• EXERCISE INSTRUCTIONS:
Count the lines in the records below that contain the string "free", treating uppercase and lowercase as different. Reply with the number alone.

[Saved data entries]
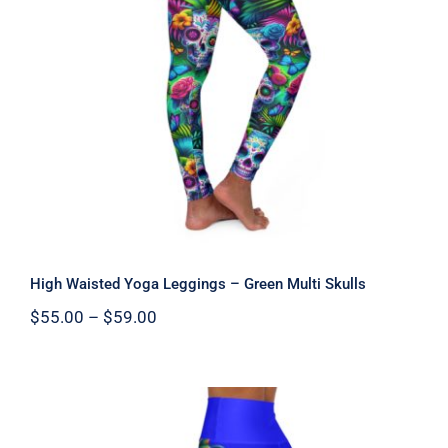
High Waisted Yoga Leggings – Green
Multi Skulls
High Waisted Yoga Leggings – Green Multi Skulls
Price
$
55.00
–
$
59.00
range:
$55.00
through
$59.00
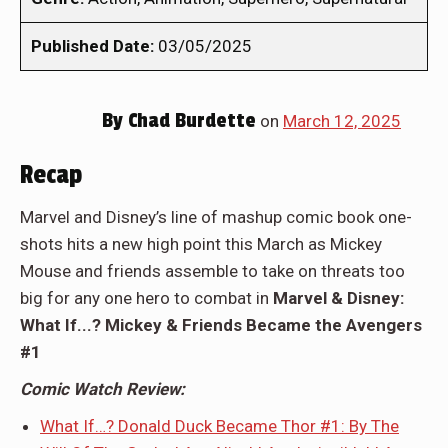
Published Date:
03/05/2025
By
Chad Burdette
on
March 12, 2025
Recap
Marvel and Disney’s line of mashup comic book one-
shots hits a new high point this March as Mickey
Mouse and friends assemble to take on threats too
big for any one hero to combat in
Marvel & Disney:
What If...? Mickey & Friends Became the Avengers
#1
Comic Watch Review:
What If…? Donald Duck Became Thor #1: By The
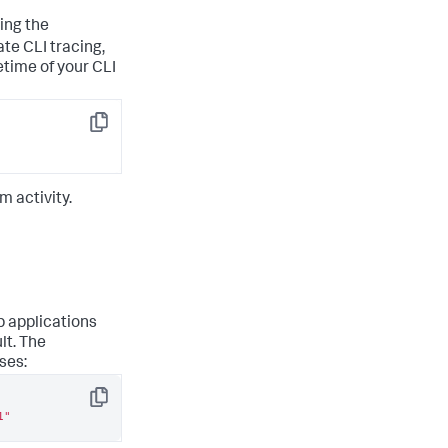
sing the
te CLI tracing,
etime of your CLI
Copy
m activity.
 applications
lt. The
ses:
Copy
1"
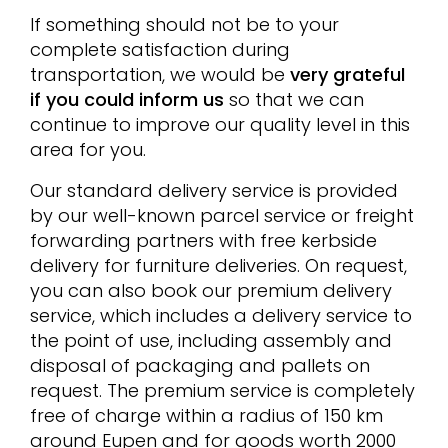
If something should not be to your
complete satisfaction during
transportation, we would be
very grateful
if you could inform us
so that we can
continue to improve our quality level in this
area for you.
Our standard delivery service is provided
by our well-known parcel service or freight
forwarding partners with free kerbside
delivery for furniture deliveries. On request,
you can also book our premium delivery
service, which includes a delivery service to
the point of use, including assembly and
disposal of packaging and pallets on
request. The premium service is completely
free of charge within a radius of 150 km
around Eupen and for goods worth 2000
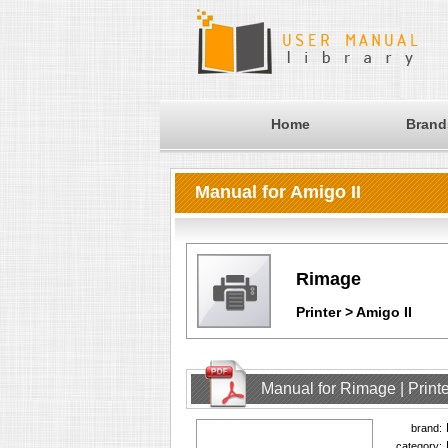
Home
Brand
Manual for Amigo II
Rimage
Printer > Amigo II
Manual for Rimage | Printe
brand:
category:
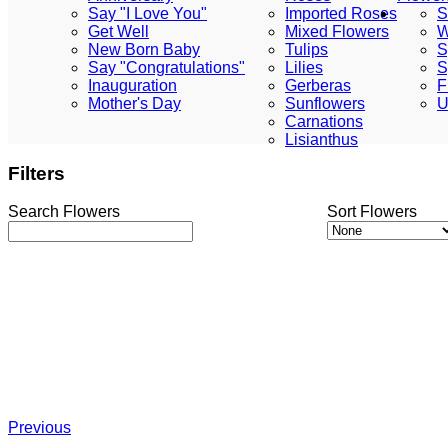
Say "I Love You"
Imported Roses
S
Get Well
Mixed Flowers
W
New Born Baby
Tulips
S
Say "Congratulations"
Lilies
S
Inauguration
Gerberas
F
Mother's Day
Sunflowers
U
Carnations
Lisianthus
Filters
Search Flowers
Sort Flowers
Previous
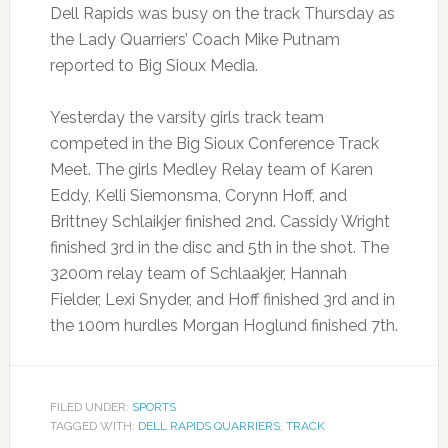
Dell Rapids was busy on the track Thursday as
the Lady Quarriers’ Coach Mike Putnam
reported to Big Sioux Media.
Yesterday the varsity girls track team
competed in the Big Sioux Conference Track
Meet. The girls Medley Relay team of Karen
Eddy, Kelli Siemonsma, Corynn Hoff, and
Brittney Schlaikjer finished 2nd. Cassidy Wright
finished 3rd in the disc and 5th in the shot. The
3200m relay team of Schlaakjer, Hannah
Fielder, Lexi Snyder, and Hoff finished 3rd and in
the 100m hurdles Morgan Hoglund finished 7th.
FILED UNDER:
SPORTS
TAGGED WITH:
DELL RAPIDS QUARRIERS
,
TRACK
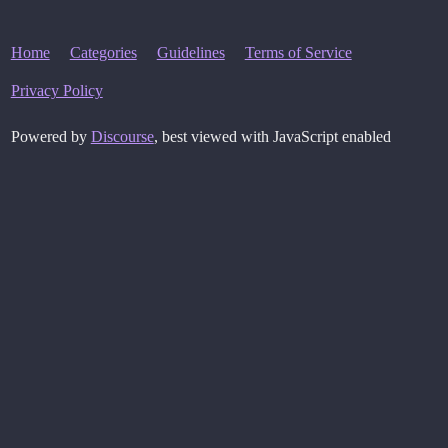
Home
Categories
Guidelines
Terms of Service
Privacy Policy
Powered by
Discourse
, best viewed with JavaScript enabled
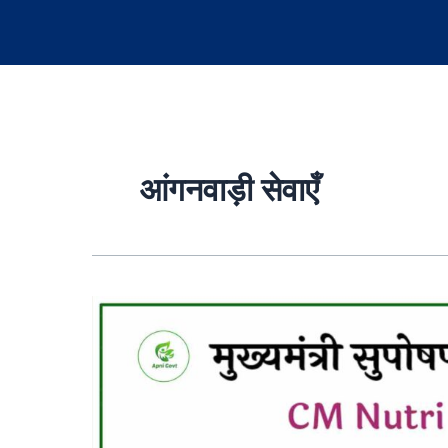
आंगनवाड़ी सेवाएँ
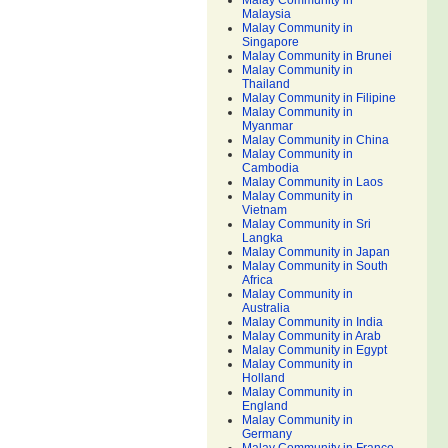
Malay Community in
Malaysia
Malay Community in
Singapore
Malay Community in Brunei
Malay Community in
Thailand
Malay Community in Filipine
Malay Community in
Myanmar
Malay Community in China
Malay Community in
Cambodia
Malay Community in Laos
Malay Community in
Vietnam
Malay Community in Sri
Langka
Malay Community in Japan
Malay Community in South
Africa
Malay Community in
Australia
Malay Community in India
Malay Community in Arab
Malay Community in Egypt
Malay Community in
Holland
Malay Community in
England
Malay Community in
Germany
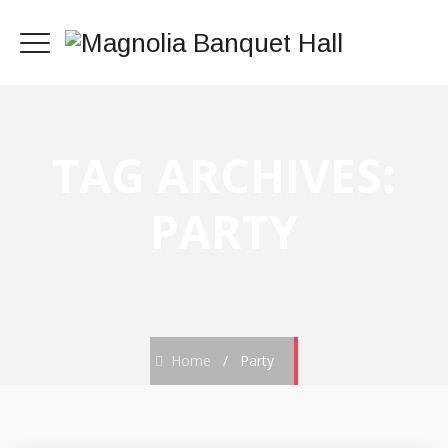
TAG ARCHIVES:
PARTY
Home
/
Party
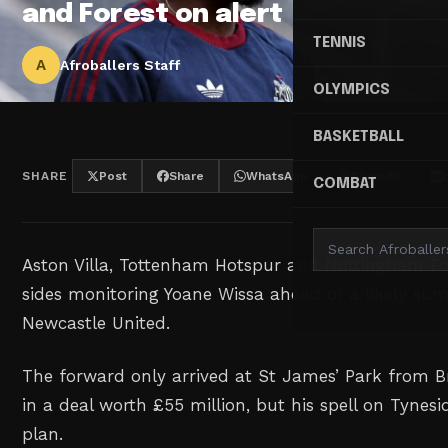
and Forest on alert
TENNIS
A
Afroballers Staff
OLYMPICS
BASKETBALL
SHARE
Post
Share
WhatsApp
Threads
COMBAT
Aston Villa, Tottenham Hotspur and Nottingham F
sides monitoring Yoane Wissa ahead of a likely su
Newcastle United.
The forward only arrived at St James’ Park from 
in a deal worth £55 million, but his spell on Tynesi
plan.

• TASK SOLUTION:
2